Уклониться от неявных метанарративов сложно, но можно, если только не верить в наивный исторический редукционизм, подчиняющий реальные идеи отдельных текстов и мыслителей подобным трансисторическим идеям. Совмещая разных мыслителей в одной последовательности, я хочу открыть пространство для сравнения и сопоставления, прояснить дискуссии о природе и объеме политической агентности на международном уровне, а не конструировать уже известную традицию, такую как «реализм», в рамках которой следует понимать международную политику. Такие метанарративы, как реализм, идеализм, либерализм и марксизм, – политические конструкции, берущие идеи отдельных мыслителей или ключевые понятия, связанные с определенными группами мыслителей, и объединяющие их так, чтобы они служили политической мотивацией. Подобный политический дискурс лучше всего называть идеологическим мышлением [Freeden, 1996]. Многие исследователи политической мысли относятся к идеологическому мышлению с пренебрежением, считая его фальшивой историей, категориальной ошибкой или практическим искажением в прочтении того или иного мыслителя. Такая критика может оказаться чрезмерной. На самом деле нет ничего интеллектуально постыдного в таких идеологических нарративах, как «либерализм» или «реализм», если только они не сочетаются с неоправданными заявлениями причинно-следственного толка, призванными их якобы подкрепить.

## ИСХОДНЫЕ ДАННЫЕ:
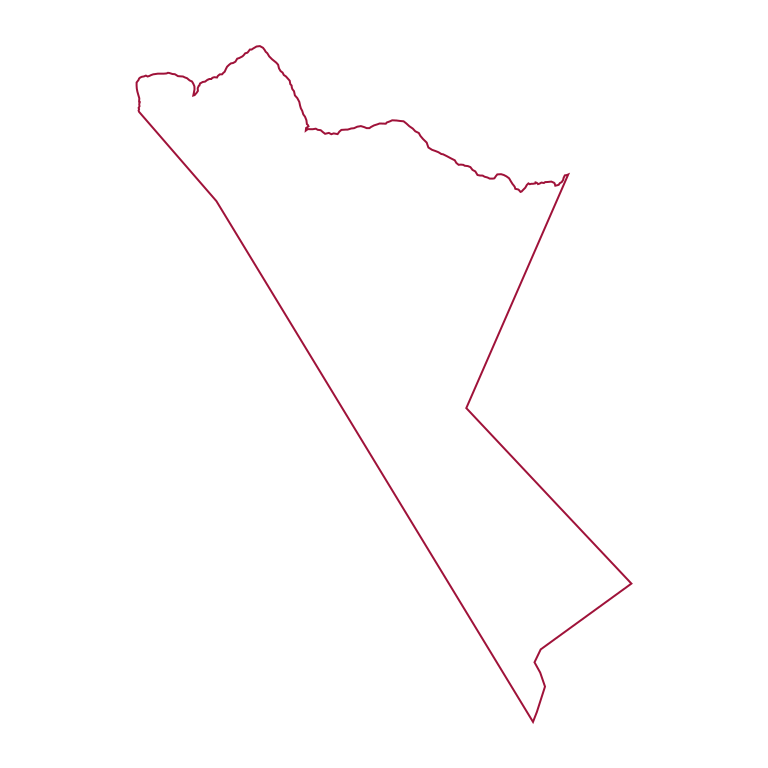 Urdmau, Ngardmau, Palau
{"feature_id": "81905179B21109401244182", "entity_name": "Urdmau", "entity_type": "district", "adm_level": 2, "iso_a3": "PLW", "parent_name": "Palau", "parent_adm1": "Ngardmau", "projection": "robinson", "projection_center": [134.588, 7.601], "detail": "fine", "context": "isolated", "style": "outline", "palette": "rose", "viewbox_px": 768, "rotation_deg": 0, "n_neighbors": 0, "source": "geoboundaries", "source_scale": "gbopen_adm2", "svg_char_len": 3026}
<svg xmlns="http://www.w3.org/2000/svg" viewBox="0 0 768 768"><path d="M568.2,174.5L567.0,175.0L564.8,175.4L563.6,177.9L563.1,180.0L561.7,182.1L559.8,183.2L558.7,184.8L557.4,185.2L555.3,185.7L554.6,183.4L553.9,182.7L551.3,181.6L547.6,182.0L545.2,182.1L543.9,183.0L541.4,182.6L539.6,183.6L538.0,184.1L537.8,183.8L536.7,182.8L535.5,182.4L535.2,183.4L533.0,183.8L531.3,183.8L529.8,184.2L528.4,183.4L526.8,185.0L525.3,187.7L523.1,189.9L521.6,191.5L520.5,191.9L518.9,190.0L518.3,189.5L515.3,188.8L514.7,186.8L513.7,185.4L512.6,184.1L510.9,181.4L509.1,178.3L506.5,176.4L503.8,175.0L501.1,174.2L497.3,174.4L495.9,176.1L494.4,178.3L493.0,178.6L489.7,178.6L487.5,177.5L484.5,176.7L482.7,175.6L479.9,175.5L477.5,175.0L475.3,171.4L472.5,169.9L470.4,167.1L467.9,166.1L464.5,165.7L463.5,164.9L460.9,164.6L458.6,164.8L456.3,162.9L454.8,160.3L451.0,158.4L447.3,156.4L443.1,154.3L441.3,154.0L439.7,153.0L438.4,152.2L435.4,151.0L432.0,149.8L428.4,147.5L427.4,144.7L426.7,142.6L423.0,139.0L420.4,135.9L418.8,133.0L415.3,131.3L412.8,128.6L409.3,126.2L406.5,123.6L403.6,121.3L400.3,121.0L396.4,120.5L392.2,120.3L389.8,121.4L386.8,122.5L385.8,123.7L383.1,123.6L379.6,123.5L377.5,124.3L374.0,125.4L370.8,127.1L369.5,128.1L366.6,128.1L364.2,127.1L360.9,126.1L357.3,126.7L354.0,128.2L351.1,128.5L349.3,129.1L347.6,129.6L345.8,129.6L341.4,129.9L339.4,131.6L337.6,134.1L333.7,133.4L331.3,134.2L328.9,132.9L325.1,133.8L323.0,132.2L320.7,130.2L317.7,129.8L315.8,128.7L312.8,129.2L310.5,129.2L307.8,129.1L305.8,130.6L306.1,128.0L307.2,127.3L308.5,126.3L307.8,124.9L306.9,124.1L306.4,120.2L305.0,116.7L303.3,114.4L302.2,110.8L300.9,108.4L300.1,105.7L299.3,101.9L297.3,98.1L294.9,95.4L294.0,91.2L292.4,89.2L291.8,87.4L291.6,85.5L290.3,84.1L289.7,80.7L285.9,76.4L283.8,75.0L282.6,72.6L280.6,71.1L279.0,68.4L278.1,64.7L276.2,62.6L272.1,59.3L269.2,56.4L267.3,53.2L265.7,51.8L264.6,49.9L263.0,47.8L259.9,46.1L256.5,46.5L254.7,47.6L253.3,48.4L251.7,49.5L249.9,49.5L248.1,51.9L247.4,52.7L245.2,53.3L243.6,55.3L242.4,56.4L239.3,58.0L237.2,58.7L235.4,61.7L233.1,63.0L230.9,63.4L229.1,64.8L227.1,66.7L226.0,68.8L224.7,71.7L223.2,73.0L222.1,74.3L219.7,74.4L217.8,76.0L217.0,77.5L214.3,77.2L212.4,77.8L211.3,79.0L209.2,79.0L208.5,79.5L207.6,79.7L205.1,81.6L202.7,82.0L200.0,83.5L199.4,85.5L198.8,85.7L197.7,88.2L197.9,90.9L196.7,92.7L194.6,95.1L193.3,95.5L193.8,93.1L194.5,89.4L194.4,86.3L193.2,83.5L192.0,81.5L189.6,80.4L187.0,78.2L184.8,77.4L183.0,76.5L179.9,76.3L177.9,76.1L176.2,75.0L174.8,74.2L172.4,74.0L171.2,73.6L169.3,73.0L167.9,72.8L166.7,73.4L164.8,73.6L162.4,73.7L159.7,73.7L157.6,73.7L154.9,74.1L153.3,74.3L151.3,75.0L149.2,76.0L147.6,76.5L145.9,75.6L144.0,76.4L141.8,76.8L140.3,77.5L139.1,78.5L138.5,80.0L136.6,82.5L136.6,85.7L136.8,88.6L137.4,91.7L138.3,94.9L139.3,98.3L139.1,101.8L139.8,102.1L139.2,104.1L139.5,106.3L138.6,107.9L139.1,109.1L138.6,110.6L139.1,111.9L216.4,201.1L533.0,721.9L536.9,711.9L545.0,686.6L540.2,672.6L534.5,662.3L540.7,649.4L631.4,583.6L560.0,507.8L466.3,408.1L568.2,174.5Z" fill="none" stroke="#9f1239" stroke-width="2"/></svg>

## УСЛОВИЕ ЗАДАНИЯ:
Продолжите приведенный выше фрагмент о метанарративах в истории международной политической мысли, начиная сразу после его последнего предложения.

## РЕЗУЛЬТАТ ВЫПОЛНЕНИЯ:
Но если мы отвергаем любой упорядочивающий нарратив и идеологические конструкции канона, значит ли это, что у нас останется лишь список мыслителей, выстроенных в простом хронологическом порядке? В более сложных в философском отношении историях мысли, которые не желают ограничиваться интерпретацией определенных мыслителей, часто применяется представление о «традициях», находящихся в том или ином диалектическом отношении друг к другу, в силу которого различные теоретические позиции развиваются из понятийных противоположностей, возникающих между позицией и ее «отрицанием» или антитезисом. Классическим примером является борьба индивидуализма и коммунитаризма. В этом случае история мысли объясняется как развитие традиций, отвечающих на противоречия во взглядах их философских предшественников. Этот подход можно увидеть в цепочке из трех традиций, выделенных Мартином Уайтом, а именно реализме, рационализме и революции, которые он назвал именами мыслителей, эти позиции выражающих, – традициями Макиавелли, Гроция и Канта [Wight, 1994].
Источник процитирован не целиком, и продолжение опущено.